IIdentityServerInteractionService.GetAuthorizationContextAsync regression in 7.4.0

[cri5ti]

We are using the IIdentityServerInteractionService.GetAuthorizationContextAsync to determine the ClientId used by an application to slightly tweak the login experience.

In our OpenID client (Expo AuthSession) we list multiple scopes, e.g:
["openid", "profile", "offline_access"]

These are serialized into the returnUrl as:
scope=openid+profile+offline_access
(URL-encoded as scope%3Dopenid%2Bprofile%2Boffline_access)

Historically (up to 7.3.x), IdentityServer accepted + as a scope separator.
From 7.4.0 onwards, + is no longer accepted, scope validation fails, and GetAuthorizationContextAsync returns null.

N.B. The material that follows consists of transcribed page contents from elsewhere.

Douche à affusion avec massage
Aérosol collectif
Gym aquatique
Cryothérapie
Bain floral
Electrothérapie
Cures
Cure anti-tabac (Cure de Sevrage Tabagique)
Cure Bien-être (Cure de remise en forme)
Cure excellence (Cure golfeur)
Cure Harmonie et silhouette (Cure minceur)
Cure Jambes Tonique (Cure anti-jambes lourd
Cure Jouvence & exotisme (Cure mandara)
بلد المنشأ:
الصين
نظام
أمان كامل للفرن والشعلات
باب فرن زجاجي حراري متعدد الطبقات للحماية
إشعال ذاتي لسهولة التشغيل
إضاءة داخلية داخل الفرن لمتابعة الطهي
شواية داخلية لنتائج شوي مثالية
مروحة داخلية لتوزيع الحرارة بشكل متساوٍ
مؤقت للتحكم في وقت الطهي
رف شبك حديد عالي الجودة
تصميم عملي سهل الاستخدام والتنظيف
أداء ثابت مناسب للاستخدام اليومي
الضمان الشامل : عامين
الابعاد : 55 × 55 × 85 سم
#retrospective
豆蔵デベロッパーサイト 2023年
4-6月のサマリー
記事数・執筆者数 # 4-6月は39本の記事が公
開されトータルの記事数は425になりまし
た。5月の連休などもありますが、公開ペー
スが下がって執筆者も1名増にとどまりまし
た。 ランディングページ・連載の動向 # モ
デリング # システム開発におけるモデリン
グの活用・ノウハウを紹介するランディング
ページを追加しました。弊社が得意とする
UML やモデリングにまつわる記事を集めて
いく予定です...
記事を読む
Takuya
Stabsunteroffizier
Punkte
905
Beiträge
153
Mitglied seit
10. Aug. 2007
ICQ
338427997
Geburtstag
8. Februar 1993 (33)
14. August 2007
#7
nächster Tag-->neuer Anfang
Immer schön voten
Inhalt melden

This appears to be a regression introduced in: DuendeSoftware/products#2096.

Previously, ReadQueryStringAsNameValueCollection used QueryHelpers.ParseNullableQuery, which performs + to space decoding.
It now uses Uri.UnescapeDataString, which explicitly does not.

My question is:

• Is this intended behaviour? (i.e. previous versions were too permissive and non-spec compliant)
• Or is this an unintended breaking change / regression?

If this is intentional, we will raise the issue with Expo. Otherwise, we believe this change breaks existing clients that rely on application/x-www-form-urlencoded semantics.

EDIT: Having reviewed the spec, it seems the + encoding is valid in the returnUrl:

• Section 4.1.1 Authorization Request

The client constructs the request URI by adding the following
parameters to the query component of the authorization endpoint URI
using the "application/x-www-form-urlencoded" format, per Appendix B:

• Appendix B. Use of application/x-www-form-urlencoded Media Type

For example, the value consisting of the six Unicode code points
(1) U+0020 (SPACE), (2) U+0025 (PERCENT SIGN),
(3) U+0026 (AMPERSAND), (4) U+002B (PLUS SIGN),
(5) U+00A3 (POUND SIGN), and (6) U+20AC (EURO SIGN) would be encoded
into the octet sequence below (using hexadecimal notation):
20 25 26 2B C2 A3 E2 82 AC
and then represented in the payload as:
+%25%26%2B%C2%A3%E2%82%AC

[josephdecock]

Hi, and thanks very much for your detailed bug report and analysis!

You are correct, this is in fact a regression. The plus character is valid in these encodings, and it was not our intention to change behavior in this way. I am currently working on a fix. Look for IdentityServer 7.4.5 with this fixed in the next day or so.

[adamralph]

@cri5ti we've just released IdentityServer 7.4.5, which should fix this issue.

Please give it a try and let us know how you get on!

[cri5ti]

Thanks! The fix resolved the issue on our side 🙏
Really appreciate the quick fix for this regression.